Ryan, I’m sure, has been back to Granite Harbor Elementary many times in his career since we left the school, but it’s nostalgic for me. The same musty smell from when I was a child fills me when we enter. Brings back both good feelings and bad. The large, cool hallway that houses each of the classroom doors takes me to my younger years. The trophy cases show pictures of past teams and athletes, past school board members, past principals. It’s as if the child who walked the halls all those years ago is still the same but in a different body.

“This is weird,” I say to Ryan as we make our way down the hallway. “I don’t think I’ve set foot in here since we left.”

“Warden Taylor!” a voice calls from behind us.

I turn with him.

“Ruby?” I say.

The redhead comes from the main office, bounding up to us. “Merit? Oh my goodness!” Ruby throws her arms around me.

I bring mine around her.

“I heard you were back in town. Taking care of this guy? Heard about the accident, Ryan, which is why I’m surprised to see you.” Ruby turns back to me. “How are you? How have you been? I haven’t seen you since … well, since you left Granite Harbor for California.”

“I’m good,” I lie. “Fantastic actually. Just helping out where I can.” I casually put my hand to my stomach to the nonexistent itch that lives there—also called a lie.

Ruby eyes both of us and bites her lip. “Huh.” She slides her phone from her back pocket. “What’s your number, Merit? I’d love to catch up.”

We exchange numbers while Ryan checks out the trophy case. Ruby Red was her nickname in elementary school because of her flaming-red hair and big smile.

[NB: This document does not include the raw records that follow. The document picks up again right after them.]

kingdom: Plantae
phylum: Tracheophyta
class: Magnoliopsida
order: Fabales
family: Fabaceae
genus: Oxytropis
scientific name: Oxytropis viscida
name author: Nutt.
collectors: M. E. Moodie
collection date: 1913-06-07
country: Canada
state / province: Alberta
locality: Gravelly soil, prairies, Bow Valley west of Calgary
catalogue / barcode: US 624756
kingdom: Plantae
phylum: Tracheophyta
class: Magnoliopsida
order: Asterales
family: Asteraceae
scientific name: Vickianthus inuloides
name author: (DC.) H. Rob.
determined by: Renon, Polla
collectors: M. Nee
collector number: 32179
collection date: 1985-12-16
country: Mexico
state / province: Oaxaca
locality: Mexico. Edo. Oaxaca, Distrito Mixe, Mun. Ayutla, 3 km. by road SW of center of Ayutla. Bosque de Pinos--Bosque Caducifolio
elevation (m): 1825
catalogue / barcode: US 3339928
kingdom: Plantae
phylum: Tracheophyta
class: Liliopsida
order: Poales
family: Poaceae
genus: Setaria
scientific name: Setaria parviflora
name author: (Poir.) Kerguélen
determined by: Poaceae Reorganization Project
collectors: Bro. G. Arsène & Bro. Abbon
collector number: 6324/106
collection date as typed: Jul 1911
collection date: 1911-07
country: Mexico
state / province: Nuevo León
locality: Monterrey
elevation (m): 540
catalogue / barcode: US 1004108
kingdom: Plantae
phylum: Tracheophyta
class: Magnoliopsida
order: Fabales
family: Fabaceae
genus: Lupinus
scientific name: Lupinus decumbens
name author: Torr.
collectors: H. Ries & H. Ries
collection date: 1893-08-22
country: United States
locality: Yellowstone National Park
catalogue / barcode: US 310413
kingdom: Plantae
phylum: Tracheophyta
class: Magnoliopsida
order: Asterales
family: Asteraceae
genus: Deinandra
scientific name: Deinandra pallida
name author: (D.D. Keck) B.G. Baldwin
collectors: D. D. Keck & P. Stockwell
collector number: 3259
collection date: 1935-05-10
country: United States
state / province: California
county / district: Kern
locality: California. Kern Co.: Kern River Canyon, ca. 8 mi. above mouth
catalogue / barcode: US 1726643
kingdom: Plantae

She was one of my only friends in elementary school and high school.

“You’re a teacher here now, Ruby?”

“Principal, actually. We do this summer camp for the kids because of a grant we received about five years ago. It’s specifically for science, and the warden service always comes out and gives us a great presentation. The kids love Warden Taylor.” She stops. “Merit, didn’t you become a marine biologist? I think Brand mentioned it sometime back when I ran into him at Ring’s Pharmacy.”

“I am.”

She squeals. “Will you be here next summer?”

No.

Yes.

No. Maybe. Yes.

Probably not.

“I’m not sure.” My stomach drops, and I don’t dare look back at Ryan.

“I hope so, Ruby,” Ryan calls out from the trophy case.

“Me, too,” Ruby whispers as she links arms with me. She walks Ryan and me down the hallway to the gymnasium.

There are about seventy eager kids with about six camp leaders. And, when Ruby Red whistles with her fingers, the entire gym freezes into their favorite animal pose.

“Granite Harbor scientists! We have a special guest this morning. Take your seats on your dots, and we’ll get started.”

Several kids, about eight and nine, rush to Ryan.

“Warden Taylor, what happened? Why do you have that black thing on?” one kid with no front teeth asks, glasses sitting on the bridge of his nose. His eyes appear larger than they actually are.

Carefully, Ryan gets down on one knee to talk to him. “I had a run-in with a bear.”

If the kid’s eyes could grow any bigger, they would. They’re huge now. The children’s mouths are open as they stare at Ryan.

“You fought a bear?” one asks.

“Not really. I hit one with my truck on accident. He was a pretty big bear.” Ryan shows the height and width of the moose with his hands. “Unfortunately, the moose didn’t make it.”

“My name is Blake. What do you mean, he didn’t make it?” the smallest of the crowd of kids asks.

“He passed away, Blake.”

“He went to sleep?” Blake blinks.

“No, he died.”

“The moose died?” he repeats.

“Yes.”

“And you didn’t die.” Blake reaches out and touches Ryan’s good arm to confirm. “You’re still warm.” He stares at Ryan. “My uncle Lee died in Megunticook Lake.” He’s matter-of-fact. “His body was co-old. I got to touch it.”

Ryan nods. “I remember.”

“My mom says he was an asshole.”

“Okay, campers”—Ruby walks up behind us—“time to get started.”